Fig. 4. Monocyte depletion prevents the expansion of lipolysis-deficient BAT.

A Schematic representation of the experimental procedure used for MC-21-mediated monocyte depletion. B Representative dot plots (left) and quantification (right) of BAT monocytes in MC-21 (n = 12) or vehicle-treated (n = 16) Adipo^∆/∆ mice. p < 0.0001. C Frequency and numbers of BAT macrophages in MC-21 (n = 13) or vehicle-treated (n = 18) Adipo^∆/∆ mice. p = 0.0001 (left) and p = 0.3189 (right). D Brown adipose tissue weight in MC-21 (n = 5) or vehicle-treated (n = 6) control mice, and MC-21 (n = 14) or vehicle-treated (n = 18) Adipo^∆/∆ mice. p < 0.0001 (vehicle-treated control and Adipo^∆/∆ mice) and p = 0,0002 (vehicle-treated and MC-21-treated Adipo^∆/∆ mice). E Representative images of H&E-stained BAT and quantification of multilocular areas in MC-21 (n = 14) or vehicle-treated (n = 17) Adipo^∆/∆ mice. Scale bar = 100 μm. p = 0.0053. Data were derived from three pooled independent experiments. All data are represented in means ± SEM. Two-tailed Mann−Whitney tests were used to determine statistical significance. ns p > 0.05; *p < 0.05; **p < 0,01; ***p < 0.001. Source data are provided as a Source Data file.

Fig. 5. Monocyte interaction with fibroblasts through the Podoplanin axis is required for BAT expansion.

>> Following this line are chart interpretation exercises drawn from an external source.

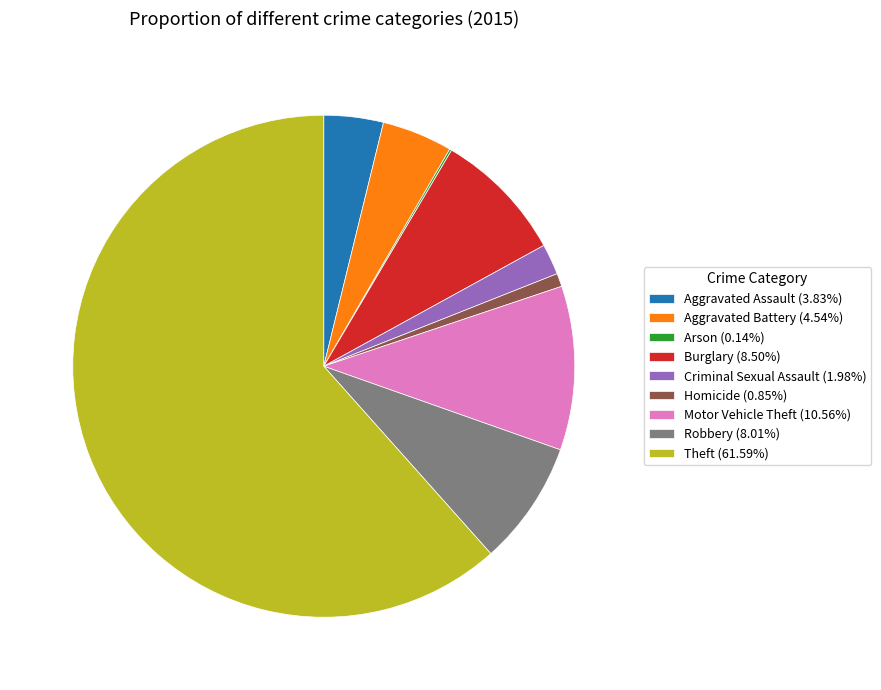

Is the sum of Burglary (8.50%) and Homicide (0.85%) greater than half?

No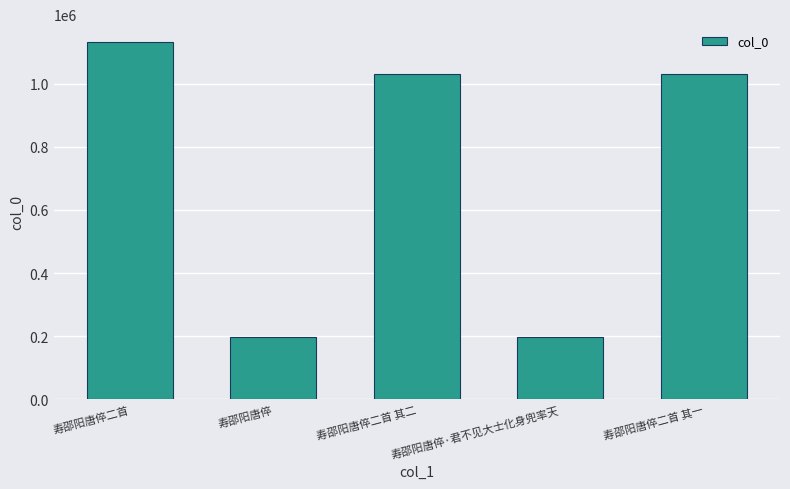

Where is the data nearest to the value 665032?

寿邵阳唐倅二首 其二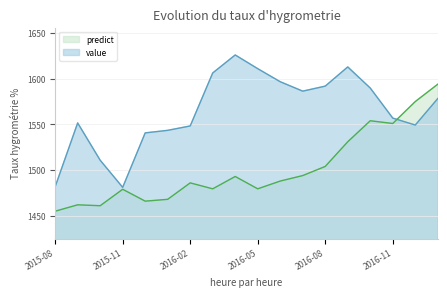

True or false: value and predict cross at least once.

True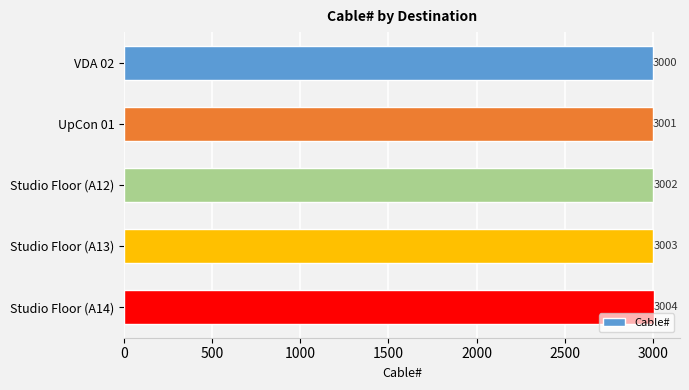

What is the average value?

3002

A Quantification of MEF morphological features after a 18 h co-culture experiment with monocytes placed in the same well or in a transwell insert with 0.4 μm pores. Each dot represents a cell. n = 101 (MEFs), 64 (MEFs + Monocytes) and 103 (MEFs + Monocytes Transwell) cells representative of three independent experiments. *: p = 0.0257, ****: p = <0.0001 (left). **: p < 0.01, ****: p < 0.0001(right). B Representative images of MEF morphology after a 18 h co-culture experiment with monocytes placed in the same well or in a transwell insert with 0.4 μm pores. F-actin was revealed using phalloidin staining. Yellow arrows indicate protrusions. Scale bar = 20 μm. Representative heat map (C) and quantification (D) showing contractile forces generate by MEFs plated on 8 kPa hydrogel after a 18 h co-culture experiment with monocytes placed in the same well or in a transwell insert with 0.4 μm pores. Mean of n = 10 wells per condition. ****: p < 0.0001. E Brown adipose tissue weight in anti-Podoplanin (n = 8) or isotype control-treated (n = 10) Adipo^∆/∆ mice. p = 0.0363. Panels A, B are representative of three independent experiments. Panel D is representative of two independent experiments. Panel E represents pooled data from two independent experiments. All data are represented in means ± SEM. Ordinary one-way ANOVA with Bonferroni post-test were used to determine statistical significance in panels (A, D). A two-tailed Mann−Whitney test was used to determine statistical significance in panel (E). ns p > 0.05; *p < 0.05; **p < 0.01; ***p < 0.001. Source data are provided as a Source Data file.